Jede Kampagne setzt auf die Ängste der Menschen. Diese Ängste werden geschürt, indem man die Opposition oder ganze Bevölkerungsgruppen zu diskreditieren versucht. Man sucht nach einem passenden Einzelfall und verallgemeinert ihn. So wird unethisches Verhalten eines jüdischen Bankiers schnell zu einem Grund einen wertvollen Teil der Bevölkerung eines Landes auszurotten. Die an der Religionszugehörigkeit orientierenden Sippenhaft wurde ins politische übertragen. Wer neben einem Mitglied der AfD steht, geht oder sitzt, ist verdächtig.

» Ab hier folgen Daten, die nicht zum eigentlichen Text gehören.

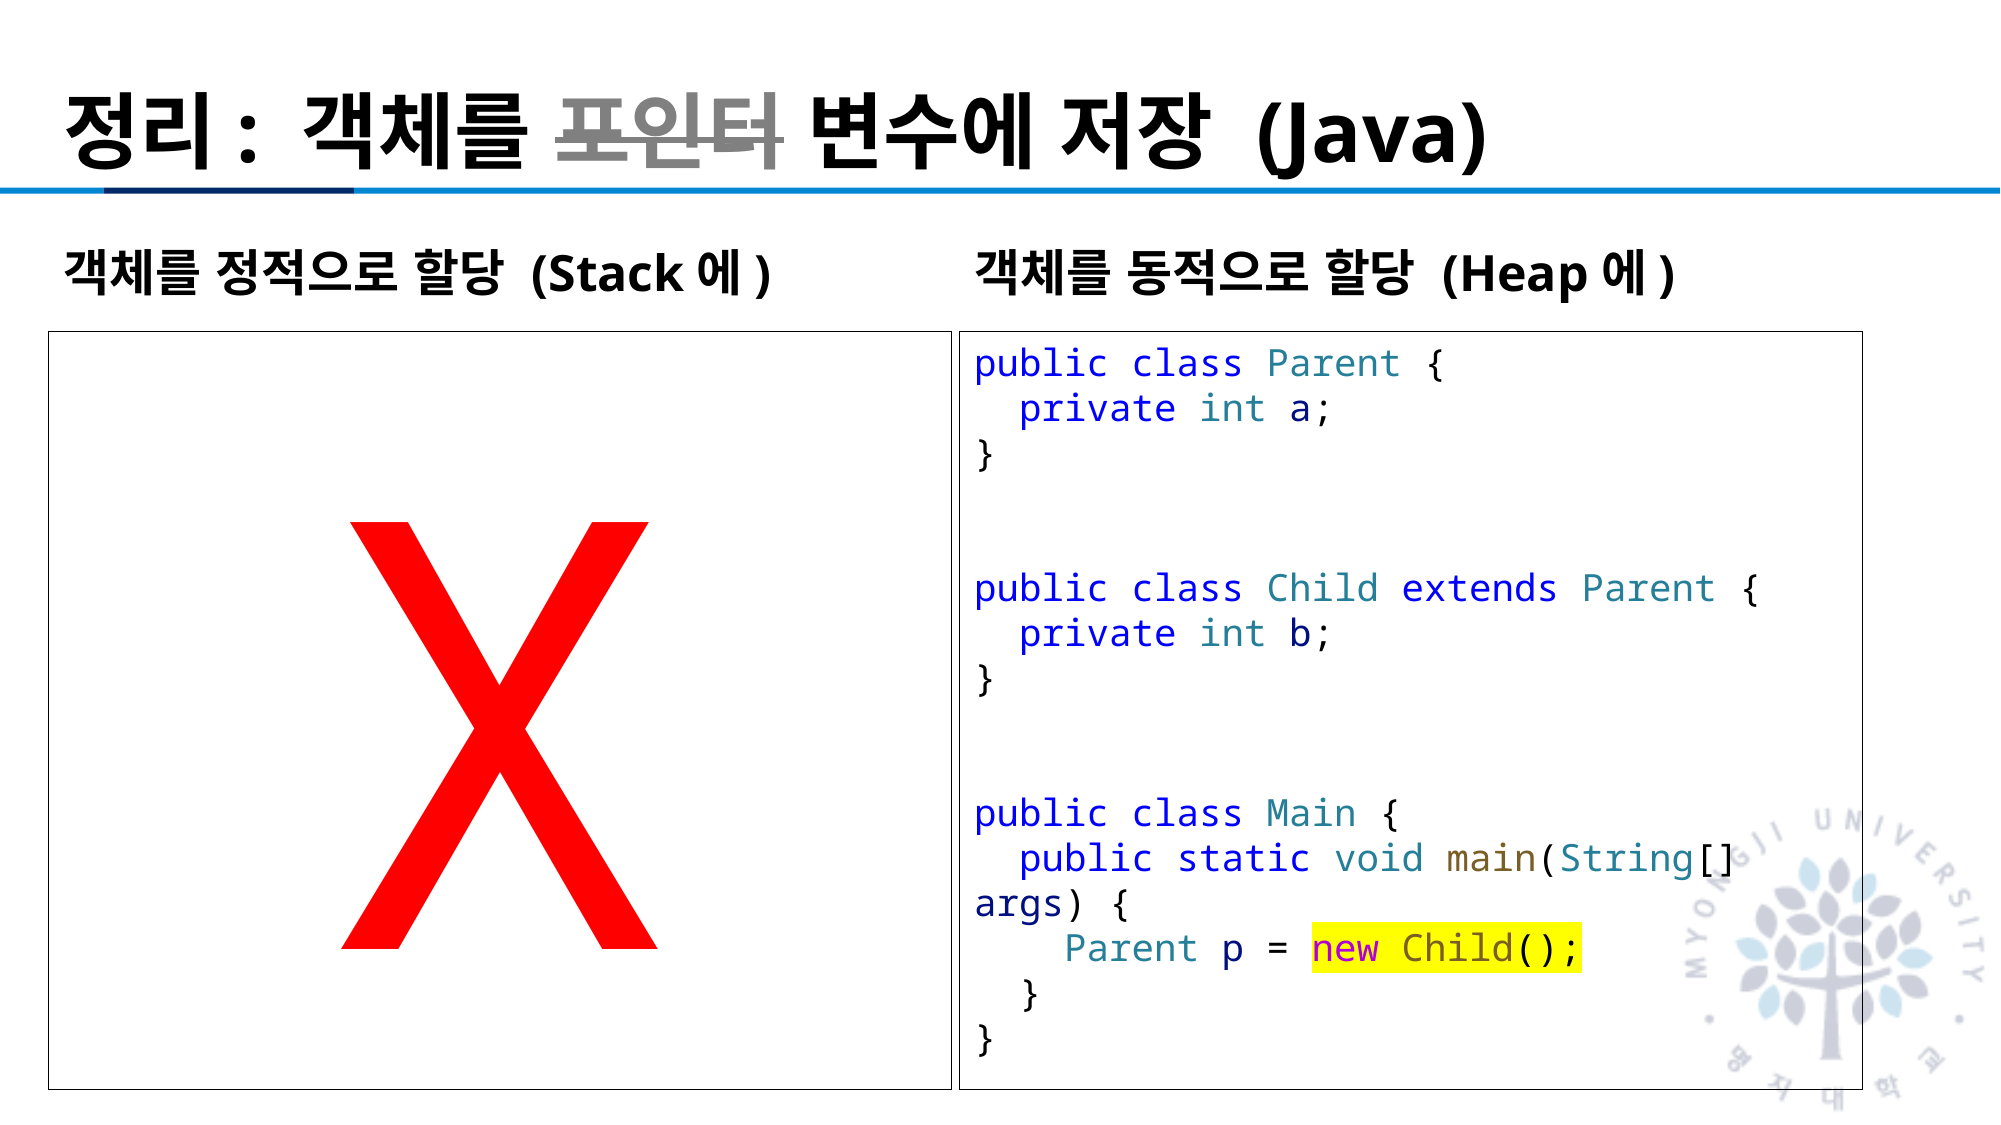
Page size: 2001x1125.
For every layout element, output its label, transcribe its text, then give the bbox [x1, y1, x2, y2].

list 객체를 정적으로 할당 (Stack에) [48, 215, 952, 310]
list public class Parent { private int a; } public class Child extends Parent { private int b; } public class Main { public static void main(String[] args) { Parent p = new Child(); } } [959, 331, 1863, 1090]
title 정리: 객체를 포인터 변수에 저장 (Java) [48, 59, 1863, 188]
list X [48, 331, 952, 1090]
list 객체를 동적으로 할당 (Heap에) [959, 215, 1863, 310]
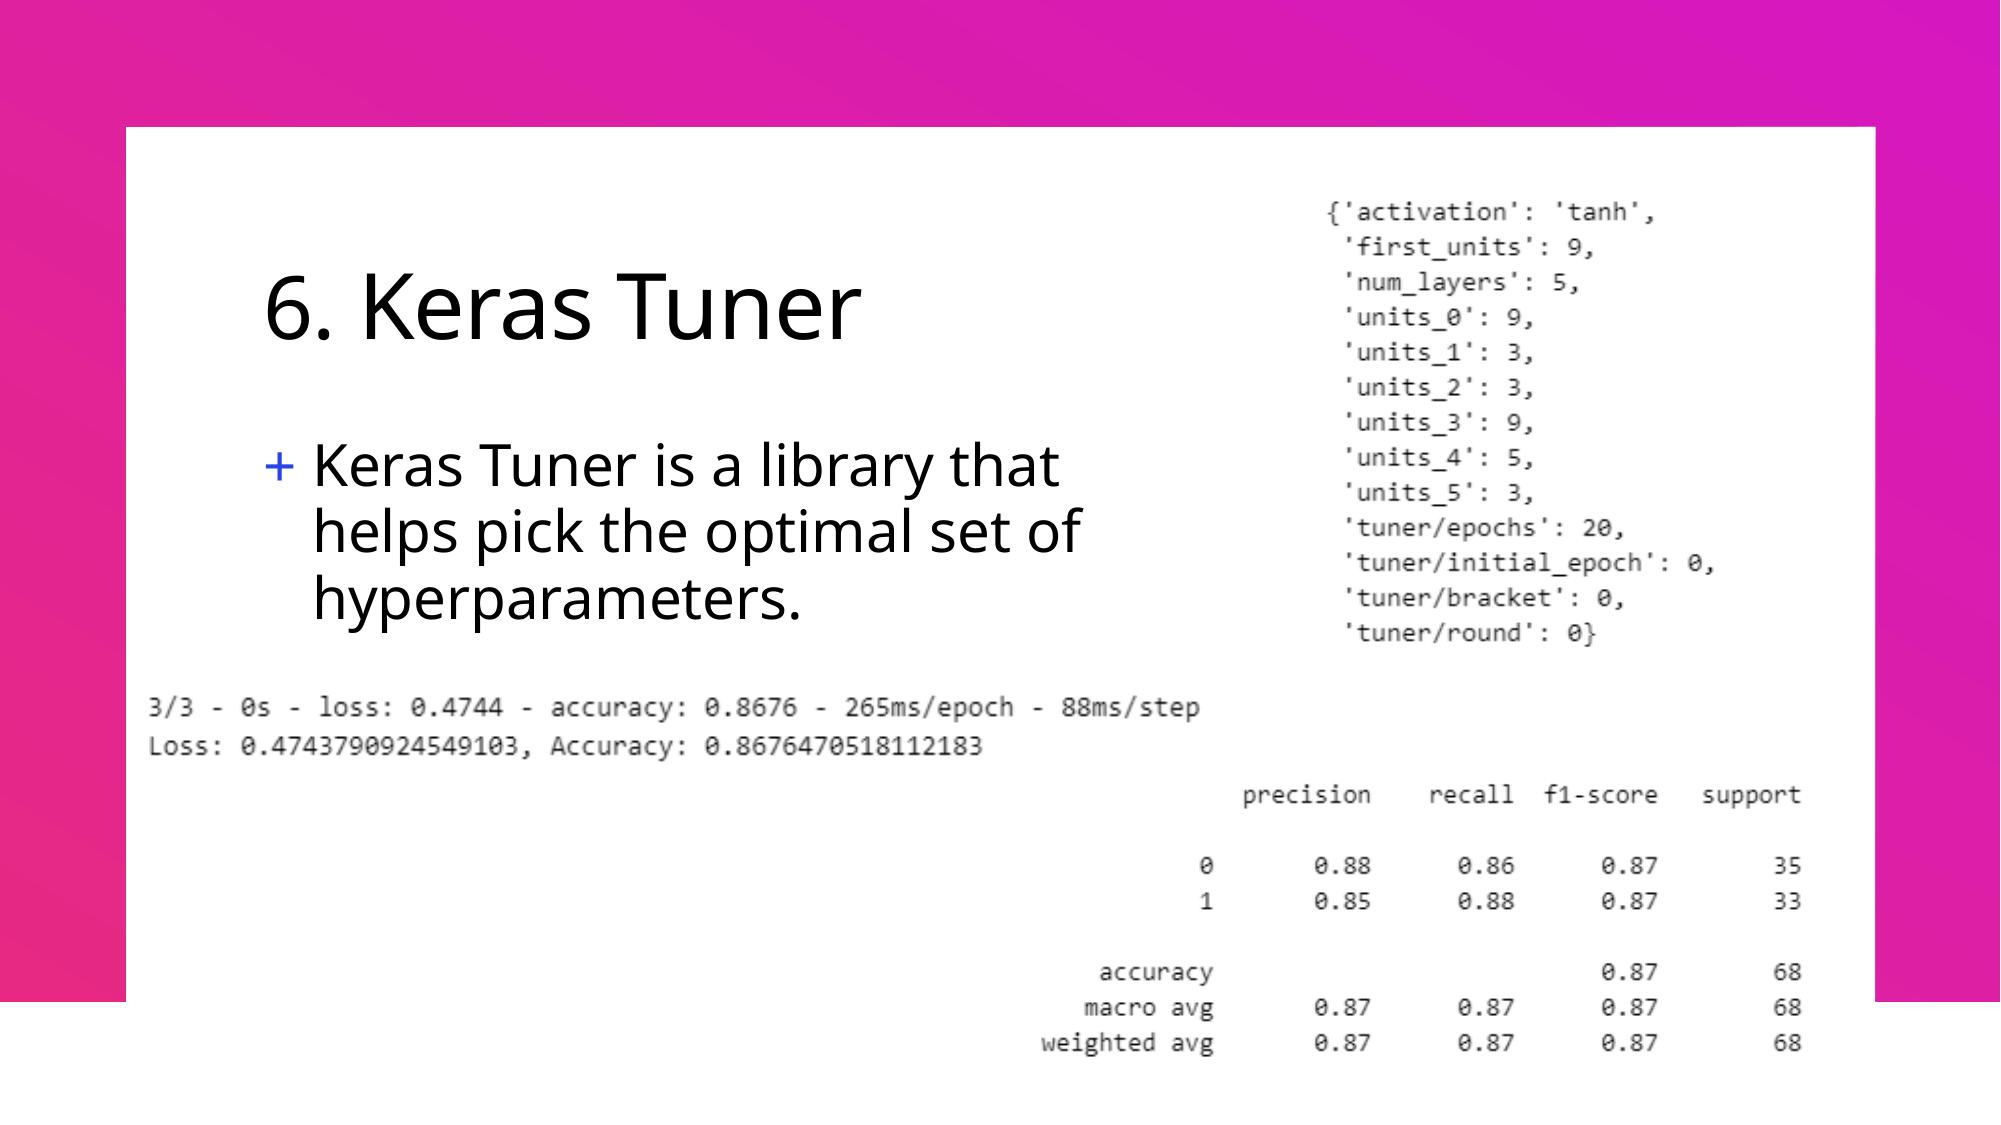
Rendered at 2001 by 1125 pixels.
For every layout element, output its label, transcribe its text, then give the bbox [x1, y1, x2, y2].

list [1025, 768, 1864, 1098]
picture [136, 682, 1244, 784]
list Keras Tuner is a library that helps pick the optimal set of hyperparameters. [248, 425, 1237, 682]
picture [1313, 191, 1749, 660]
title 6. Keras Tuner [248, 248, 1313, 413]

Zwei aktuellen Zitate belegen, wo wir heute wo stehen:

„Samstag, 9. Mai – Demo-Teilnehmer versammeln sich in Bern trotz Verbot: Mehrere hundert Menschen haben am Samstag in Bern gegen die Massnahmen in Zusammenhang mit dem Coronavirus demonstriert. Die Polizei hat die Demonstration schrittweise aufgelöst.“ SRF 11.05.20

„Politiker warnen vor Unterwanderung von Corona-Protest durch Extremisten. […] Wie schon in der Flüchtlingspolitik finde nun auch in der Coronakrise eine Motiv-Umkehr statt, kommentiert Nadine Lindner. So sei es den lauten Kritikern gelungen, den Schutz von Menschenleben in etwas Bösartiges umzudeuten. Neben der AfD, Reichsbürgern und Antisemiten mischen auch bekannte Gesichter mit.“ DLF 11.05.20

Schlampiger deutscher Journalismus in selbsternannten Qualitätsmedien untergräbt die Fundamente unseres Staates und liefert Wasser auf die Mühlen der Menschen, die Wissen durch Glaubenssetze ersetzen. Die tradierten deutschen Medien werden nur dann überleben, wenn sie sich nicht scheuen Menschen zu beschäftigen, die recherchieren, denken und schreiben können. Es fehlt das Geld.